Though over 15 million people of Bangladesh work abroad and most of them remit their income to the country through hundi. It is not that letting the market to fix the dollar price will provide a solution to the problem. If the hundi structure remains strong, whatever be the price of dollars in the market, the hundi traders will always be in a position to pay Tk 7-8 more for each dollar than the formal channels. The money launderers have been keeping the hundi dollar demand strong. That is why capital flight has turned into the prime problem for the country. The number of money launderers will not be more than several thousands. Most of them belong to the upper middle class, upper class and “elite” section of the Bangladeshi society.
It cannot be said that they are compelled to launder money abroad due to economic strains. Despite their belonging to the social, political and economic “elites” of Bangladesh, they are taking initiatives to migrate from the country for more peace. Most of them are corrupt bureaucrats, businesspersons and industrialists (a number of them are apparel factory owners), engineers and political leaders. Their “common characteristics” include most of them are “black money owners”, owners of higher quality city properties, or owners of factories and industries who have the power to secure bank loans.
I have been terming them as the “number 1 enemies of the nation” in my write-ups. Terming them as “enemy of the people” would not have been reasonable had they been involved in the migration process by selling their inherited properties hoping to get foreign citizenship. Neither it would have been appropriate to scold them had they decided to migrate abroad along with their families by selling their properties bought in the country from the savings from their legal income.
But I called them ‘enemies of the nation’, those who borrow from banks misusing the banking system of the country and do not pay the loans year after year and launder those money abroad. They are playing the role of bank looters as ‘willful loan defaulters’. They engage in the process of fleeing to foreign countries after looting billions of taka from banks using their political identity. They have amassed black money through looting capital and corruption, which has been the number 1 problem in 52 years of post-independence Bangladesh, and they are laundering that money to the US, Canada, the UK, Australia, Singapore, Malaysia and Dubai. They are building their second home in Malaysia and Begumpara in Toronto, Canada.
The government must accept as soon as possible that capital flight will not drop and the inflow of remittance will not increase unless the hundi business is prevented with an iron hand. Otherwise, earnings from exports and remittances will fall short of meeting the deficit in the balance of trade, and that is why the country will need to spend the foreign currency reserve to meet the deficit of the current account of the balance of payment, meaning that reserve will continue to shrink.

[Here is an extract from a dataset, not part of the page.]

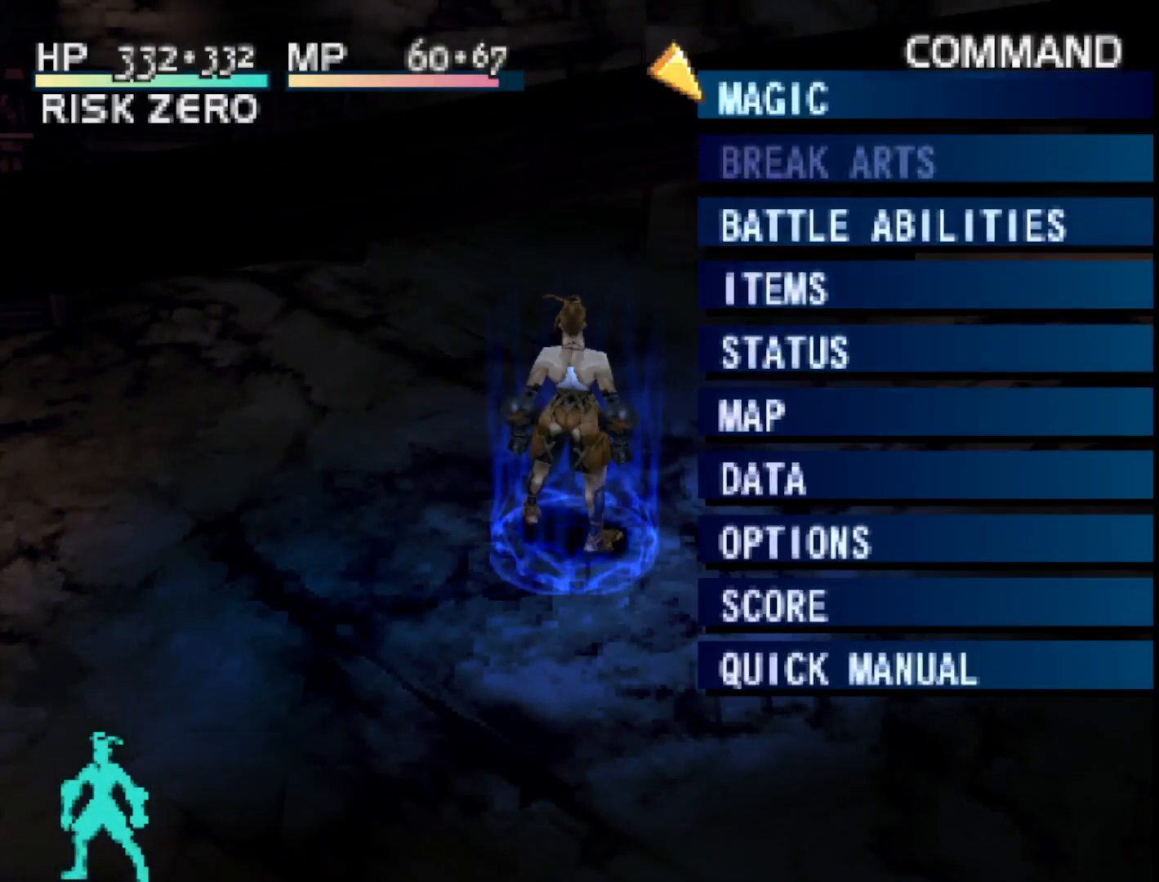
{"buttons": [], "right_stick": "center", "events": [[17, "DPAD_UP", "up"], [100, "CIRCLE", "down"], [217, "CIRCLE", "up"]]}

The masterminds of this ring, money launders and hundi traders are taking advantage. Since most expatriates are choosing hundi to send money home, capital flight through hundi from Bangladesh has reached a great danger level. Bangladesh's government must immediately adopt a policy against corruption, looting of money and capital flight to prevent the fall of foreign exchange reserves and to rein in the dollar crisis. That means, on the one hand, stern action must be taken against hundi traders, and on the other hand implementation of a zero-tolerance policy against corruption and looting capital must start.